- **TASK PROMPT**
In the listing below, reproduce the stretch from the line containing "genus: Cyanthillium" through the line containing "country: Costa Rica". Replace "collector number" with "collection number" and leave everything else unchanged.

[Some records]
┌──

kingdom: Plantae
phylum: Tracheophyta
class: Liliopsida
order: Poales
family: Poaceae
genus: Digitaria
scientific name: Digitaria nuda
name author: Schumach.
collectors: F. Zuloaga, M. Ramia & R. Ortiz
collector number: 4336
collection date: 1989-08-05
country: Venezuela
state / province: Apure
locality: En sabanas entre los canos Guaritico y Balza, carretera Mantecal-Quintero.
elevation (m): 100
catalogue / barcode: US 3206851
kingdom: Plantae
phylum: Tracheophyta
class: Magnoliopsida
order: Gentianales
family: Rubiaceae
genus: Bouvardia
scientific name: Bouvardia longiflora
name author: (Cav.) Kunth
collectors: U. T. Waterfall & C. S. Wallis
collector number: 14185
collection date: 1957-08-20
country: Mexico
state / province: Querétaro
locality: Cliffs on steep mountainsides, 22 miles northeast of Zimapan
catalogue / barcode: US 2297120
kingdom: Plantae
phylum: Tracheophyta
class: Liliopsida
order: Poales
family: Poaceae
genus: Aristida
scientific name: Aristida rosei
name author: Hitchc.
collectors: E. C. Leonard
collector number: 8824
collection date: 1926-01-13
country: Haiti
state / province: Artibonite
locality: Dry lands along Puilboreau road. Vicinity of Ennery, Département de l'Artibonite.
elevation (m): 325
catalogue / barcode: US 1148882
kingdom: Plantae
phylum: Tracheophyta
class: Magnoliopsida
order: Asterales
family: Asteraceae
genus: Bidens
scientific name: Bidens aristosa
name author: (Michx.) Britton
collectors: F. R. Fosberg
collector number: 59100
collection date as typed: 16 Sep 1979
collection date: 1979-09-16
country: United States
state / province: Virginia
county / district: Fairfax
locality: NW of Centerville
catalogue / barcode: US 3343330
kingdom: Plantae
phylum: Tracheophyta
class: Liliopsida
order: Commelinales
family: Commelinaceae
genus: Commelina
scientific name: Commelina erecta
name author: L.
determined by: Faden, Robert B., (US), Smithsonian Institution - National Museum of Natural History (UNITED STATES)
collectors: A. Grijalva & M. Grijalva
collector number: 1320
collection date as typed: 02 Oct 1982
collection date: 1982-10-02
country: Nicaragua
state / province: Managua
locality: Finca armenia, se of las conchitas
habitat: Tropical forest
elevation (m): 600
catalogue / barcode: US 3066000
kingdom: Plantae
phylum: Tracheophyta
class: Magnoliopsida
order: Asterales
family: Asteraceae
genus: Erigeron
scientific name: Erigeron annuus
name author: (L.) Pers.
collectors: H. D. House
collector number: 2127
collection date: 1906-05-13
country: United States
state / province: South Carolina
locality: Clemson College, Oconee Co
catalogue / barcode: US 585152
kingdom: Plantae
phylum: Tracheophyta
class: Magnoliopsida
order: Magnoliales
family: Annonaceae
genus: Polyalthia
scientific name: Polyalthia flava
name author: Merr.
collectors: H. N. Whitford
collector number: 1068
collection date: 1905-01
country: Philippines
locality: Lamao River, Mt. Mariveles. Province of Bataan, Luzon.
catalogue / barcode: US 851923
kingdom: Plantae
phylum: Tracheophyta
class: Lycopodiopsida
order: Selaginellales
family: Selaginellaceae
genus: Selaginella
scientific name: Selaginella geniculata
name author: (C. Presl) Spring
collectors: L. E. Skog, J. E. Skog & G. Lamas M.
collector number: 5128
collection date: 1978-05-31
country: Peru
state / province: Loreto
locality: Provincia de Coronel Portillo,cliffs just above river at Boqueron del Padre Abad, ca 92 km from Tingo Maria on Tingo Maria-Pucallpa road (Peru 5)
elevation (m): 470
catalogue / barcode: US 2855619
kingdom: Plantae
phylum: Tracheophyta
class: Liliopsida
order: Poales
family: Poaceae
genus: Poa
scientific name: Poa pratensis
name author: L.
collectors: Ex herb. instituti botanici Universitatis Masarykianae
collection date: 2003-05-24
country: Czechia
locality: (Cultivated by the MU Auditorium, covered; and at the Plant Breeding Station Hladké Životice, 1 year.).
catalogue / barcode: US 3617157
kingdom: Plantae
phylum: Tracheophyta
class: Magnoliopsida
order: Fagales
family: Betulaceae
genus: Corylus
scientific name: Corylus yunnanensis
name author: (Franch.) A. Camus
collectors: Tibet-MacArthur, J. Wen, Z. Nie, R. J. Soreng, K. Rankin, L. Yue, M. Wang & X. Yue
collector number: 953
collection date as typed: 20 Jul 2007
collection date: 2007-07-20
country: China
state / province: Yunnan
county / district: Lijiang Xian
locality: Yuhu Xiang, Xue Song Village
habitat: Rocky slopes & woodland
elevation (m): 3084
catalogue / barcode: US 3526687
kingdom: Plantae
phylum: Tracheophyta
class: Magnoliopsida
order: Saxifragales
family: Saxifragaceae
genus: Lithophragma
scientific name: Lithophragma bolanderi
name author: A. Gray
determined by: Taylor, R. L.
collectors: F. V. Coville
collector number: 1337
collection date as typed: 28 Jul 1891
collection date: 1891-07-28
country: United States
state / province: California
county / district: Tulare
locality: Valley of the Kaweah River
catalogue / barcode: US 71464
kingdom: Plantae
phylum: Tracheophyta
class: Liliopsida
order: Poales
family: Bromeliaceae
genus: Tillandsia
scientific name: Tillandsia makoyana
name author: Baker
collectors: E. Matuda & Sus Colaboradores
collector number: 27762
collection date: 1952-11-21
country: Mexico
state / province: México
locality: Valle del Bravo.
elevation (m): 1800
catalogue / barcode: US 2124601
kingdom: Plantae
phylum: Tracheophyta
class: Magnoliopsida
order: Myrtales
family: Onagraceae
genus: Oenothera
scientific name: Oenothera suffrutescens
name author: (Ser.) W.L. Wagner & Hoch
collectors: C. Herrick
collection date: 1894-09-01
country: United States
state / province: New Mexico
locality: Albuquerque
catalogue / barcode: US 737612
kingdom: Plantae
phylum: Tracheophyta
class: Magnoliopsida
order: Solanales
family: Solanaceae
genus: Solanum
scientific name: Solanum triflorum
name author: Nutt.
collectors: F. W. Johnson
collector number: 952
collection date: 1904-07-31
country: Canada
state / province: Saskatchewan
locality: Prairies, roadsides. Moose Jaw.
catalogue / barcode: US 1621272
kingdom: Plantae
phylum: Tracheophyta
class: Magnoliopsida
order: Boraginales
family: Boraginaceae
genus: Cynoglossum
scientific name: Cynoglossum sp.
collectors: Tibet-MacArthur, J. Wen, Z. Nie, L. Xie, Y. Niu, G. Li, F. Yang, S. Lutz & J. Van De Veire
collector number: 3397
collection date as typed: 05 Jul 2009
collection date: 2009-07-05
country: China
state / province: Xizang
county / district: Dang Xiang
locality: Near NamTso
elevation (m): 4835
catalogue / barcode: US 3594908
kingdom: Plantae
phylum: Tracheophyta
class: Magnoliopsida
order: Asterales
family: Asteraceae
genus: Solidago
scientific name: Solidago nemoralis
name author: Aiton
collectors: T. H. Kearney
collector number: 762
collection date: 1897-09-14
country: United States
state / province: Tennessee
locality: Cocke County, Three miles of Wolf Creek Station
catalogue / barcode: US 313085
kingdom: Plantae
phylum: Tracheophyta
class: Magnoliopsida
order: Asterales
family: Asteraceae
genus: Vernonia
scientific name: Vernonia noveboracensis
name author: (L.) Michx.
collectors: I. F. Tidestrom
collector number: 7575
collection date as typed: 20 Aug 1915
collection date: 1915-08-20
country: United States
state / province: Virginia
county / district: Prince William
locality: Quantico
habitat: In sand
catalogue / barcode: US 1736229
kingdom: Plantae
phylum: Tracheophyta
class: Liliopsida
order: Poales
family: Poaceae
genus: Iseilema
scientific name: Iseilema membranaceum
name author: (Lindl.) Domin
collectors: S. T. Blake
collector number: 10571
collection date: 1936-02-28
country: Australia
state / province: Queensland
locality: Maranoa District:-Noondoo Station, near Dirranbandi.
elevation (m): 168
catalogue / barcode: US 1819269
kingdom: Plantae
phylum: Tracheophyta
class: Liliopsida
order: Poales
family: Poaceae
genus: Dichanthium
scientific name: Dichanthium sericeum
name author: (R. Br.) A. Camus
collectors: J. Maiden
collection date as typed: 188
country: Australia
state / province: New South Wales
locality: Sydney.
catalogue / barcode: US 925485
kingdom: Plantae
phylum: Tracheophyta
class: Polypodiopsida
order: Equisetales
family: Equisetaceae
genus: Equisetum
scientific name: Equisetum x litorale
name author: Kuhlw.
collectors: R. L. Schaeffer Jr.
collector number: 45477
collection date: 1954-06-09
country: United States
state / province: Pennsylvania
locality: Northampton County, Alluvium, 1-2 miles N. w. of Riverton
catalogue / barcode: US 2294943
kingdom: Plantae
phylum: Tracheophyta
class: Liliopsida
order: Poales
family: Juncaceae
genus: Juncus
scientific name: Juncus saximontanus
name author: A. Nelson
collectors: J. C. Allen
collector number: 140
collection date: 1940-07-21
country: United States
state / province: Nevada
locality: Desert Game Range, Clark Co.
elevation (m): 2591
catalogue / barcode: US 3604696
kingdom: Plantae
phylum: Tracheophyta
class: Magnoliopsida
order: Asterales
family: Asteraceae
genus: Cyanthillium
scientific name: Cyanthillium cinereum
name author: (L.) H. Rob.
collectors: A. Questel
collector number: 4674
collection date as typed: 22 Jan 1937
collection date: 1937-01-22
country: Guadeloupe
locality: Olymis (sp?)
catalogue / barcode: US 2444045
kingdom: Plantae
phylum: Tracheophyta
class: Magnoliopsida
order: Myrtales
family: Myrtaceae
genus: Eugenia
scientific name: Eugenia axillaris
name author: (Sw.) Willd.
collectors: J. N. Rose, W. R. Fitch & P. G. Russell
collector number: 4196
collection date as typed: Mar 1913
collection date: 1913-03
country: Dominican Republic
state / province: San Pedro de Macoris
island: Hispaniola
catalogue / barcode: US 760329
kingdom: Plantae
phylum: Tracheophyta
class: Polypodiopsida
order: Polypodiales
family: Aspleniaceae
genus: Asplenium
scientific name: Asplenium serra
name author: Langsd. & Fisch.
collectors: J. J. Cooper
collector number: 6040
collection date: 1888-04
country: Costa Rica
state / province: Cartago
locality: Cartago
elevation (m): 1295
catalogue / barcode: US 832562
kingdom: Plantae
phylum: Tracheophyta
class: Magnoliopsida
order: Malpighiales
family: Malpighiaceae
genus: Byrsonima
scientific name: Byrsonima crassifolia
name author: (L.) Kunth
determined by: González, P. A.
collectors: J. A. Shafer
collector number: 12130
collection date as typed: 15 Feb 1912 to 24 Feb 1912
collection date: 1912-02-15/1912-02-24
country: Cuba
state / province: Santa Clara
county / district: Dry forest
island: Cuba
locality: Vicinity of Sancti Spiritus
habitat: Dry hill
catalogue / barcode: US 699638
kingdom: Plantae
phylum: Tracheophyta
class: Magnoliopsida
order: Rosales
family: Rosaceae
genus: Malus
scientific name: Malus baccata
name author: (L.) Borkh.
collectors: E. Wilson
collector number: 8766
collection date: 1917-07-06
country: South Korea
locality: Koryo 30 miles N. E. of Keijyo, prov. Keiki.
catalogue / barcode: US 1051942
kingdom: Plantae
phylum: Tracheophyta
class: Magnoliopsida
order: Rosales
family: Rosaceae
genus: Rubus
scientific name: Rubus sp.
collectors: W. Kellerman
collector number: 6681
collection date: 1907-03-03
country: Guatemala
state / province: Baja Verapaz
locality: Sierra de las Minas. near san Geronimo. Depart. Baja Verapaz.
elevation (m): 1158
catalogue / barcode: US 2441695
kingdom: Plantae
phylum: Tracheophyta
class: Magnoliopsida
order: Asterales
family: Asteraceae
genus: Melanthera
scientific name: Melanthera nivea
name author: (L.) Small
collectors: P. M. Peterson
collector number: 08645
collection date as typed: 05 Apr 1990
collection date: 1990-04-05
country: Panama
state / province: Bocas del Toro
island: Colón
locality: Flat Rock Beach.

└──

- **ANSWER TO THIS PROBLEM**
genus: Cyanthillium
scientific name: Cyanthillium cinereum
name author: (L.) H. Rob.
collectors: A. Questel
collection number: 4674
collection date as typed: 22 Jan 1937
collection date: 1937-01-22
country: Guadeloupe
locality: Olymis (sp?)
catalogue / barcode: US 2444045
kingdom: Plantae
phylum: Tracheophyta
class: Magnoliopsida
order: Myrtales
family: Myrtaceae
genus: Eugenia
scientific name: Eugenia axillaris
name author: (Sw.) Willd.
collectors: J. N. Rose, W. R. Fitch & P. G. Russell
collection number: 4196
collection date as typed: Mar 1913
collection date: 1913-03
country: Dominican Republic
state / province: San Pedro de Macoris
island: Hispaniola
catalogue / barcode: US 760329
kingdom: Plantae
phylum: Tracheophyta
class: Polypodiopsida
order: Polypodiales
family: Aspleniaceae
genus: Asplenium
scientific name: Asplenium serra
name author: Langsd. & Fisch.
collectors: J. J. Cooper
collection number: 6040
collection date: 1888-04
country: Costa Rica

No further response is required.